Große Freude bereiten die Auftritte des Buffopaares Juliette (Theres Grabner) und Korporal Bernard (Thomas Malik). Komik par excellence und auch sängerisch topp.

Herausragend aus dem engagierten Ensemble treten weiters Kerstin Grotrian als Societylady Therese Tallien und Steven Scheschareg als General Berthier (mit einem an Rudolph Moshammer erinnernden Schnauzer) in Erscheinung. Zu erwähnen wären noch Thomas Weissengruber als Paul Barras, Jan Walter als Talleyrad/Capitain Calmelet, Thomas Zisterer als Hippolyte Charles und Rita Peterl als Wahrsagerin.

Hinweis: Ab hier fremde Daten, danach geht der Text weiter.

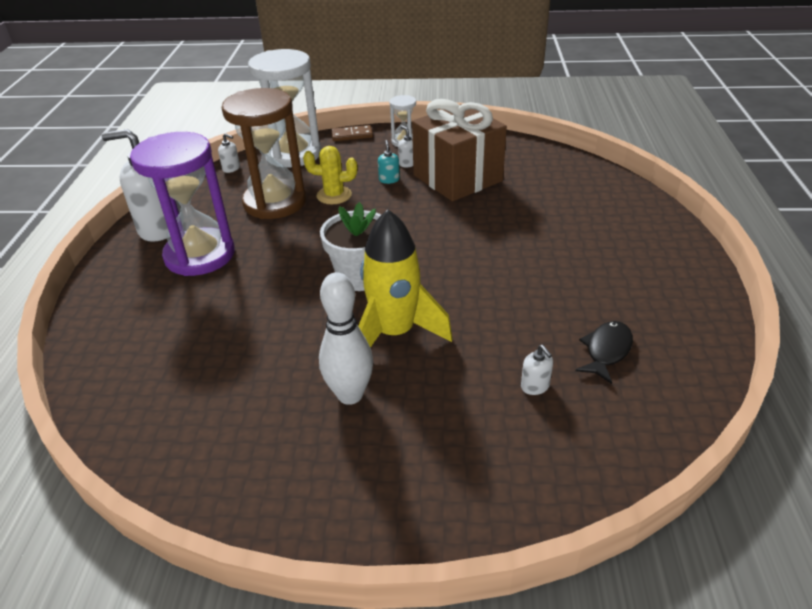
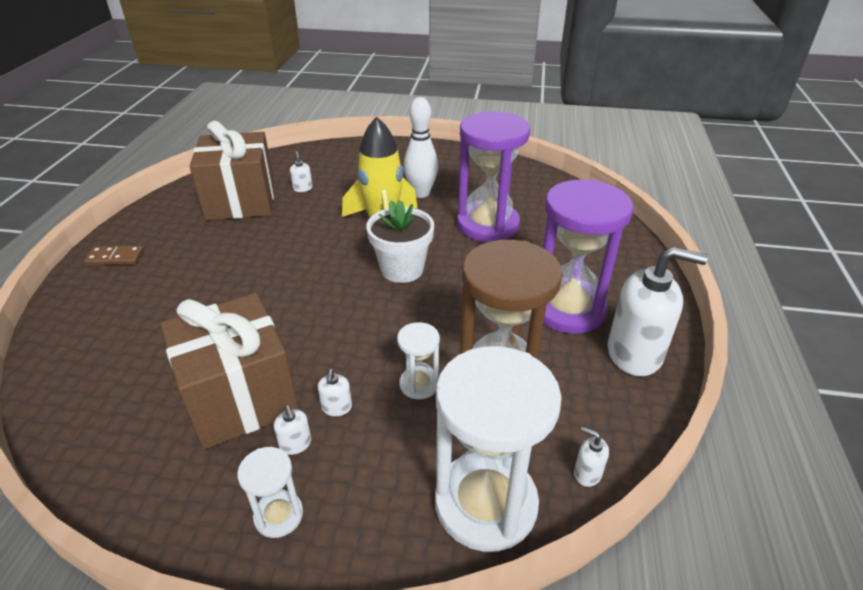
camera: 175 degrees left, 0 degrees up
yellow cactus [303,146,357,204] -> white hourglass [397,322,440,399]
brown domino [331,125,373,141] -> brown domino moved to [84,246,144,265]
turquoise soap dispenser [378,140,400,184] -> white soap dispenser [318,369,352,416]
black fish [575,321,633,384] -> brown gift [189,121,274,220]
none -> purple hourglass [457,111,530,242]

Franz Josef Breznik, wie gewohnt ein exzellenter musikalischer Leiter der Aufführung, hat Chor und Orchester stets gut im Griff. Auch das Ballett, in der Choreographie von Regisseur Prinsloo, trägt zu einem insgesamt zufriedenstellenden, vom etwas ermüdet wirkenden Publikum freundlich beklatschten Operettenabend bei – nach der Pause zieht sich das Ganze etwas in die Länge. Der große Wurf ist es nicht, aber das liegt nicht an der durchaus unterhaltsamen Umsetzung, sondern an den Schwächen der Vorlage. Alles in allem: Es ist nett, diese Bekanntschaft gemacht zu haben.